## The task
Each line of the records needs to be written out exactly, with any image left out.

Human pose keypoint data

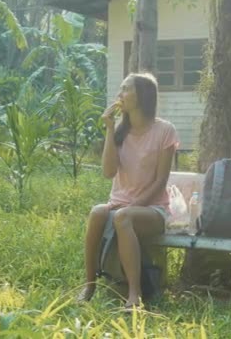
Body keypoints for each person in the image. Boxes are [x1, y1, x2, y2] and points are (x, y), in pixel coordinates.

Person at [77, 72, 179, 309]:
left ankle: (135, 294)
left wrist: (134, 206)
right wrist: (110, 130)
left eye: (126, 89)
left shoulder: (165, 130)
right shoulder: (120, 132)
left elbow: (161, 181)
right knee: (97, 212)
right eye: (120, 89)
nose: (119, 94)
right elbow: (108, 172)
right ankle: (90, 284)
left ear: (142, 95)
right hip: (119, 205)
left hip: (154, 209)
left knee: (123, 216)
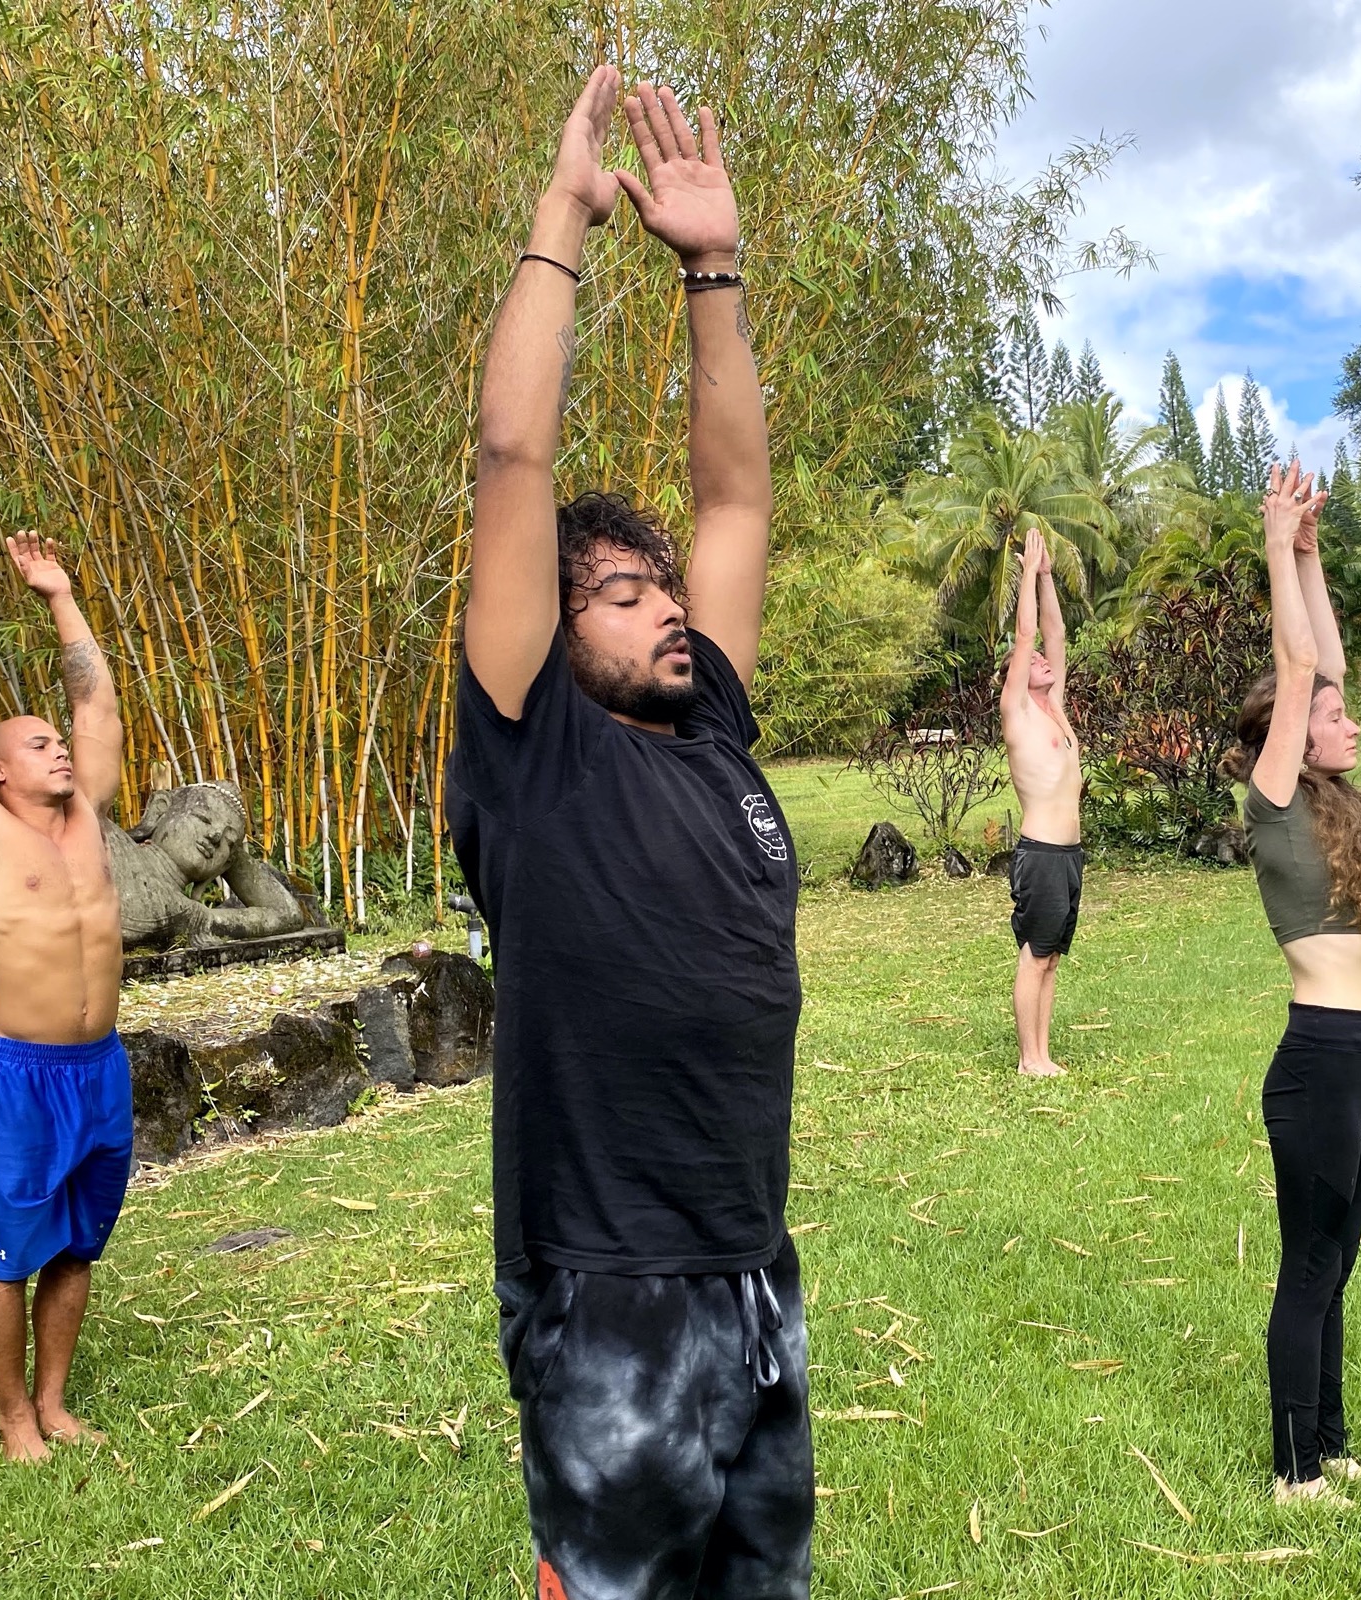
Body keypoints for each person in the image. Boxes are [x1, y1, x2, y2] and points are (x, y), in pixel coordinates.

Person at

## Final answer
Body keypoints for each person in the image. Boxes are [x1, y1, x2, y2] and points are (x, y), in pixel coordinates.

Person at [77, 72, 179, 309]:
left ankle: (135, 294)
left wrist: (134, 206)
right wrist: (110, 130)
left eye: (126, 89)
left shoulder: (165, 130)
right shoulder: (120, 132)
left elbow: (161, 181)
right knee: (97, 212)
right eye: (120, 89)
nose: (119, 94)
right elbow: (108, 172)
right ankle: (90, 284)
left ear: (142, 95)
right hip: (119, 205)
left hip: (154, 209)
left knee: (123, 216)
Body keypoints for each person in the image. Boxes are [x1, y1, x2, y2] and points are (x, y), in pixel coordinates.

Person at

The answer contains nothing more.